→ To do:
1) From the forum discussion on pensions and Australian tax residency, list each kind of income it names in its explanation of how Australian tax applies.
2) According to the forum discussion on pensions and tax residency, what did the employer's pension group send after being called?
3) Write a continuation of the forum discussion on pensions and Australian tax residency, starting after its last sentence.

→ Source text:
-------

When I did it I just called the pension group at my employer and asked them. They sent me some Inland Revenue forms to sign.

I think you can opt out whenever you want. However, it means your contributions for the last 5 months cannot be transferred to your personal account.
Alex


Thanks! Do you know if all, or some of the NI one can opt-out of? If its some, what %?

I assume only some of the NI is referable to the pension?
 
Thanks! Do you know if all, or some of the NI one can opt-out of? If its some, what %?

I assume only some of the NI is referable to the pension?

That I'm not sure about. Haven't really read my statements in much detail. I have to admit I don't really care about pensions or super that much, since it won't be there when I need it, and by the time I have access to it I won't care. That's why I love the Japanese pension refund system.
Alex
 
Working overseas while investing is an interesting combination that can be even more profitable (other than double to triple pay overseas) for those who plan to do it, if you plan it properly.

When you live in Australia, you are guaranteed to be a tax resident. If you are not living in Australia, the ATO STILL wants you to be a tax resident because they can get their hands on your foreign income as well as levying higher tax on your divs and interest. However, salary income is generally exempted from this (depends on the country), though it's used to calculate your aussie marginal rate.

The advantage of a tax non-resident over a tax resident with regards to aussie tax is that they can, for example, pay just the withholding tax on interest (10%, I think) and not pay anything further. Non-resident tax rates do not apply. On unfranked divs it's the same. Franked divs are different because they don't get the franking credits refunded. As a tax resident, you pay full tax on interest and divs but get franking credits refunded.

Now, foreign employment income, though not further taxed in Oz, is used to calculate your marginal tax rate. So for example, say you make $1k interest and $150k in the UK, while you don't pay any extra tax on the $150k you pay 10% on the interest.

-------

→ Entries supplied:
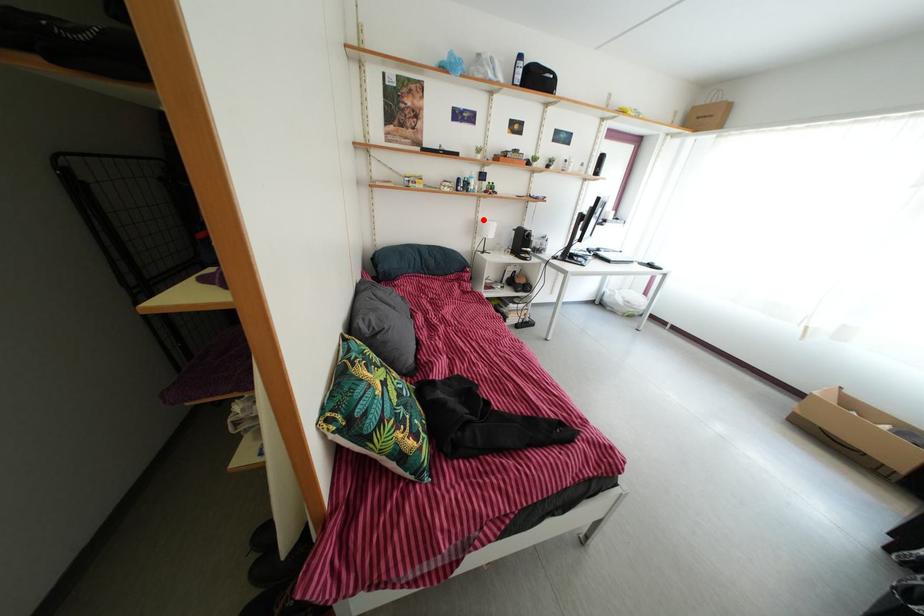
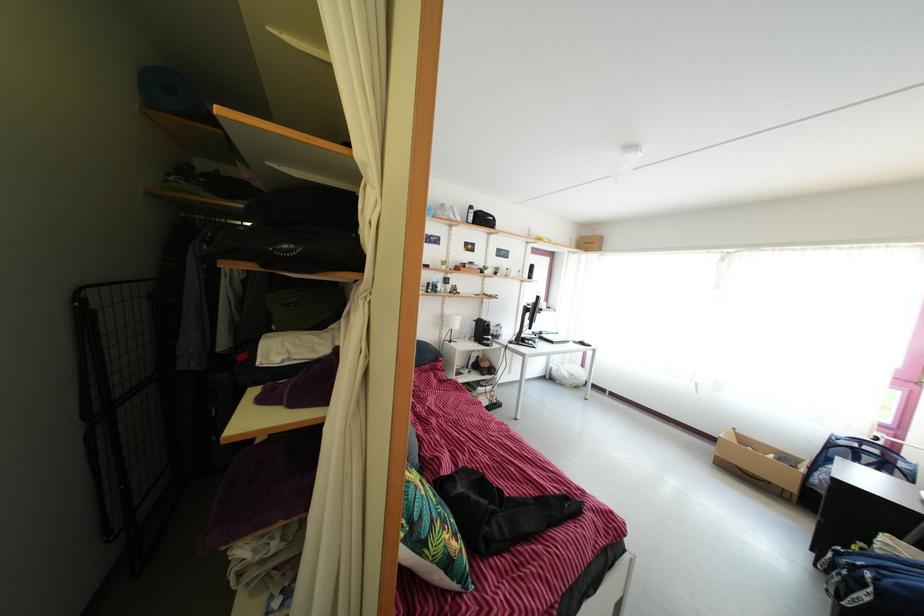
Where in the second image is the point corresponding to the highlighted location from the first image?

(448, 315)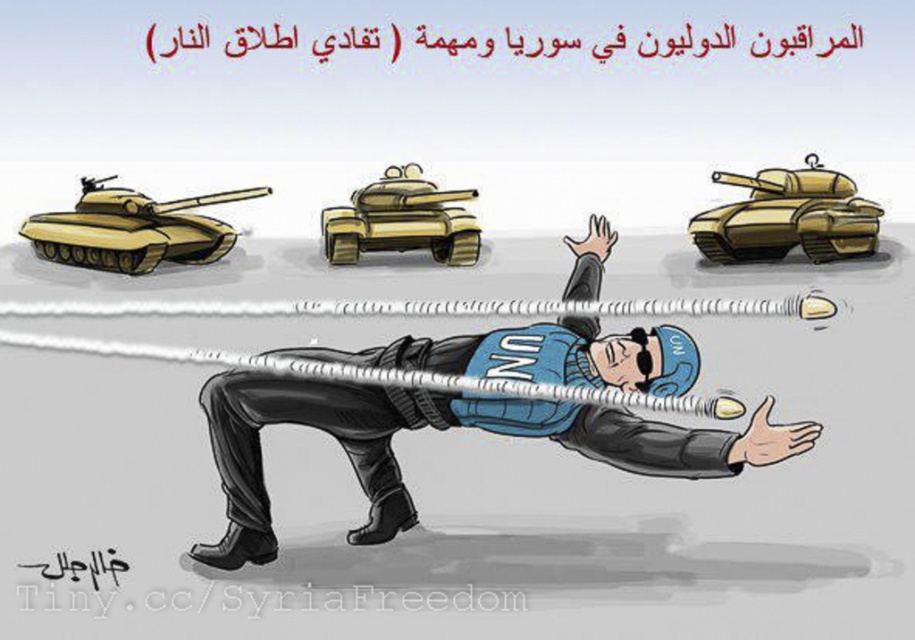
Question: Which point is farther from the camera taking this photo?

Choices:
 (A) (404, 177)
 (B) (238, 541)

Answer: (A)

Question: Is blue fabric un vest at center in front of gold metallic tank at center?

Choices:
 (A) yes
 (B) no

Answer: (A)

Question: Does gold metallic tank at upper right appear under matte yellow tank at left?

Choices:
 (A) no
 (B) yes

Answer: (A)

Question: In this image, where is blue fabric un vest at center located relative to gold metallic tank at center?

Choices:
 (A) below
 (B) above

Answer: (A)

Question: Considering the real-world distances, which object is farthest from the blue fabric un vest at center?

Choices:
 (A) matte yellow tank at left
 (B) gold metallic tank at upper right

Answer: (A)

Question: Considering the real-world distances, which object is closest to the matte yellow tank at left?

Choices:
 (A) gold metallic tank at upper right
 (B) gold metallic tank at center

Answer: (B)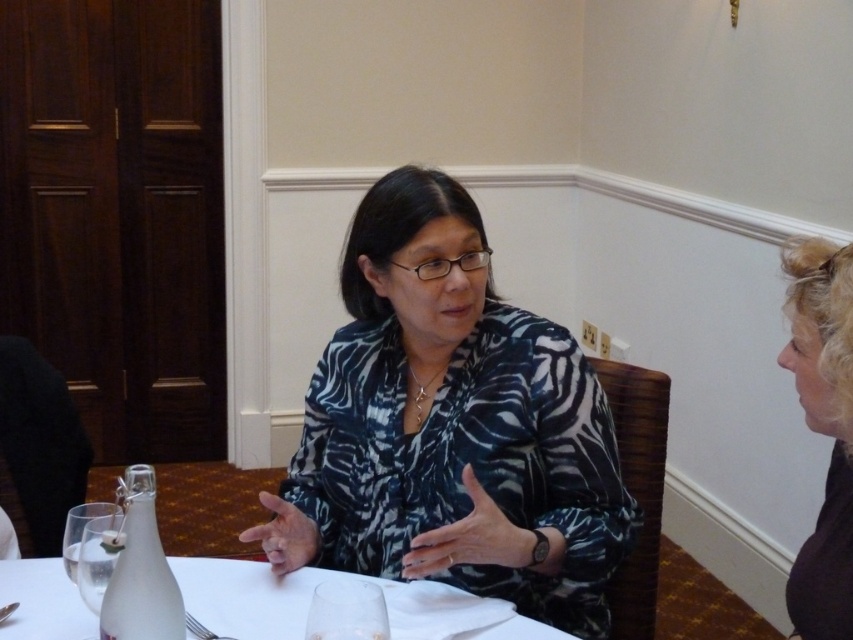
You are standing at the dining table and want to reach the two points marked on the table. Which point, point [357,552] or point [225,611], is closer to you?

Point [225,611] is closer to you because it is in front of point [357,552].

You are a guest at a formal dinner and see the white frosted glass at center and the clear glass at center on the table. Which glass is positioned to the left?

A: The white frosted glass at center is positioned to the left of the clear glass at center.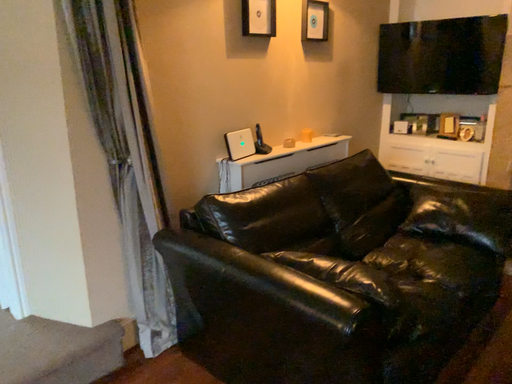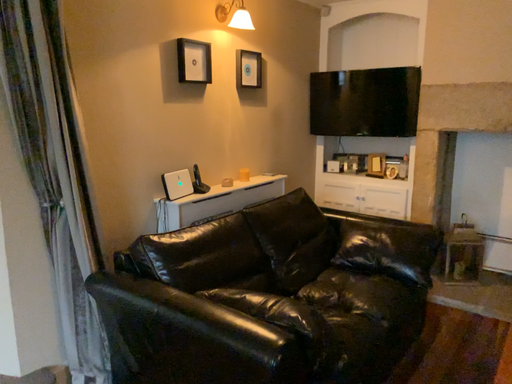
Question: Which way did the camera rotate in the video?

Choices:
 (A) rotated left
 (B) rotated right

Answer: (B)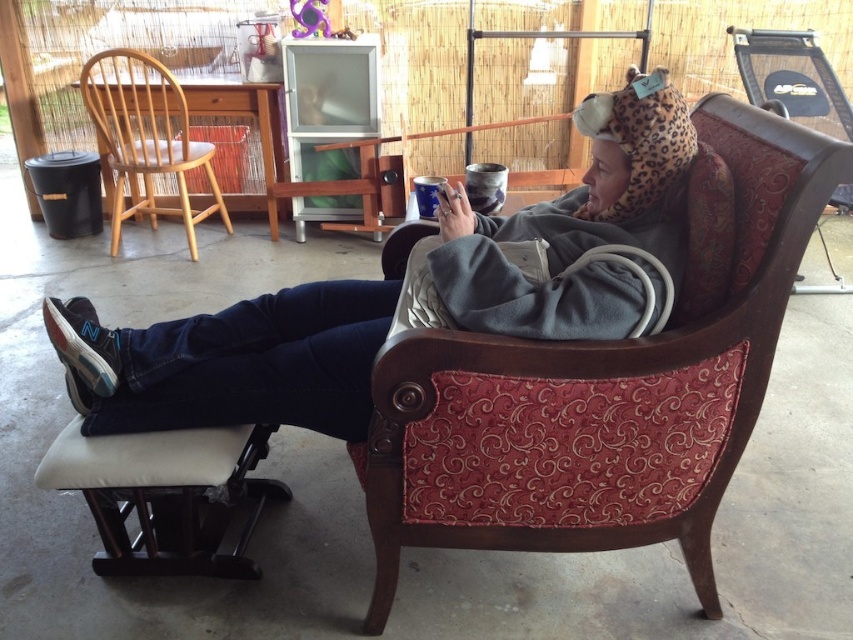
Question: Does velvet-patterned armchair at center appear on the left side of light wood chair at left?

Choices:
 (A) no
 (B) yes

Answer: (A)

Question: Which point appears farthest from the camera in this image?

Choices:
 (A) 138,122
 (B) 674,476

Answer: (A)

Question: Is velvet-patterned armchair at center positioned before light wood chair at left?

Choices:
 (A) no
 (B) yes

Answer: (B)

Question: Which of the following is the farthest from the observer?

Choices:
 (A) light wood chair at left
 (B) gray fleece blanket at upper right
 (C) velvet-patterned armchair at center

Answer: (A)

Question: Is velvet-patterned armchair at center to the left of gray fleece blanket at upper right from the viewer's perspective?

Choices:
 (A) no
 (B) yes

Answer: (A)

Question: Which object is farther from the camera taking this photo?

Choices:
 (A) velvet-patterned armchair at center
 (B) gray fleece blanket at upper right
 (C) light wood chair at left

Answer: (C)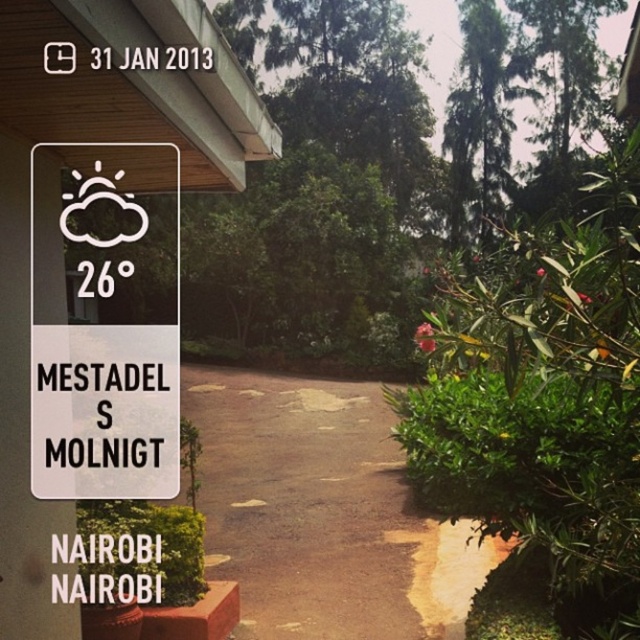
You are standing at the point marked by the coordinates point (323,513) on the brown asphalt path at center. You want to walk straight ahead. Based on the scene description, what will you encounter first?

The brown asphalt path at center continues towards the building partially visible on the left side of the frame, so walking straight ahead from point (323,513) on the brown asphalt path at center, you will first encounter the building partially visible on the left side of the frame.

You are a visitor at a botanical garden and want to find the main entrance. You see the brown asphalt path at center and the white plastic sign at upper left. According to the scene, which object is positioned higher up in the image?

The white plastic sign at upper left is positioned higher up in the image than the brown asphalt path at center.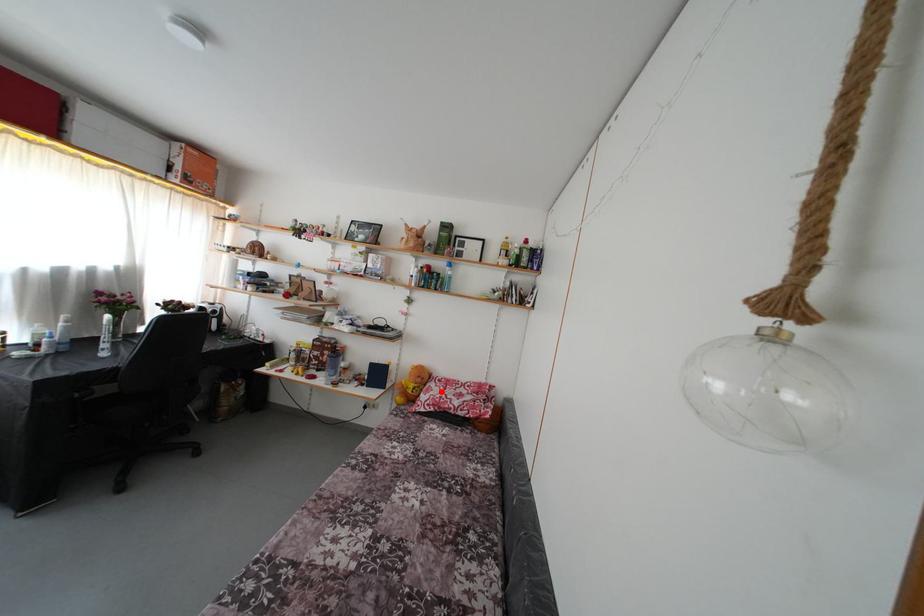
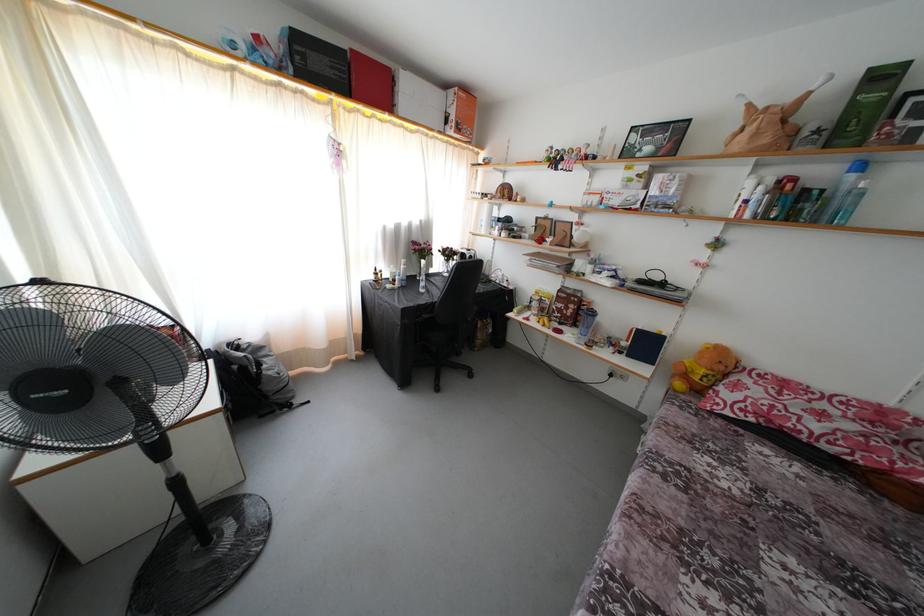
In the second image, find the point that corresponds to the highlighted location in the first image.

(760, 389)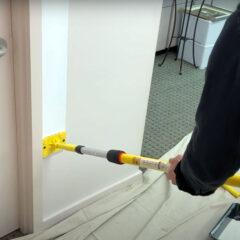
This screenshot has height=240, width=240. Find the location of `door handle`. door handle is located at coordinates (5, 48).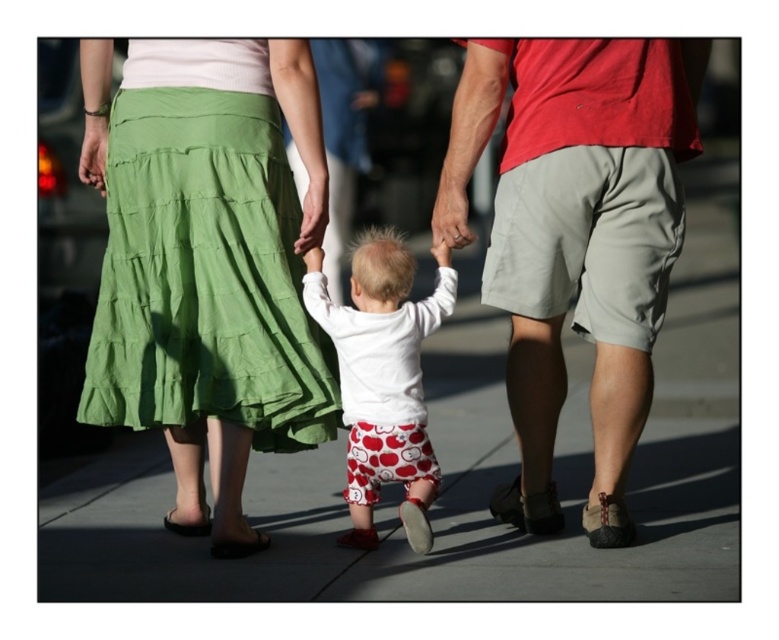
You are standing at the point labeled as point [460,474] which is the gray concrete pavement at center. If you want to walk towards the adults and the child, which direction should you go?

Since the gray concrete pavement at center is where you are standing, you should walk forward towards the adults and the child who are positioned ahead of you on the sidewalk.

You are a photographer trying to capture the scene from above. You need to decide which object, the white matte pants at center or the black leather sandal at lower left, will appear larger in the photo. Which one will you focus on?

The white matte pants at center is much taller than the black leather sandal at lower left, so it will appear larger in the photo.

You are a fashion designer observing the scene. You need to decide which item has a greater width between the green cotton skirt at upper left and the black leather sandal at lower center. Which one is wider?

The green cotton skirt at upper left has a greater width than the black leather sandal at lower center according to the description.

-------

→ Your written answers:
1) Interest; unfranked dividends; franked dividends; salary income (foreign employment income)

2) Inland Revenue forms to sign.

3)
However, as property investors we are in the more unique (especially as some of our deductions are non-cash depreciation, which you don't get with shares) situation of having a tax loss from investments. Noting that Australian income is first offset by losses, our marginal rate to the extent of the tax losses is ZERO.

So, taken in aggregate:
1) Your foreign salary must be disclosed (which can be used, BTW, as proof of income to banks as well)
2) As long as you're still negatively geared (now -ve gearing from cash expenses is bad, -ve gearing from depreciation is good because it's not cash) your Australian income will be tax free
3) You get imputation credits back as a refund, so CBA, for example, with 5% dividends fully franked means around 7% AFTER TAX yield for you. Telstra 3 gives you something like a 17 or 18% AFTER tax yield.

4) Changing from tax res to tax non-res, in some cases, have CGT implications. I don't know the rules, I'm just aware they exist. By continuing to call myself a tax res, I don't have this issue at all.

5) When coming back, you can just set up shop again and use up those losses carried forward. You can carry forward losses indefinitely (this is a relatively new rule - used to be just 7 years) BUT you lose to inflation because the loss is not indexed.

Therefore, if you do plan to go overseas for a few years but plan to come back (as I do) then one way to plan your tax affairs if you have -ve geared property is to claim tax-residency, avoid foreign investment income and invest in Australian shares paying high franked dividends.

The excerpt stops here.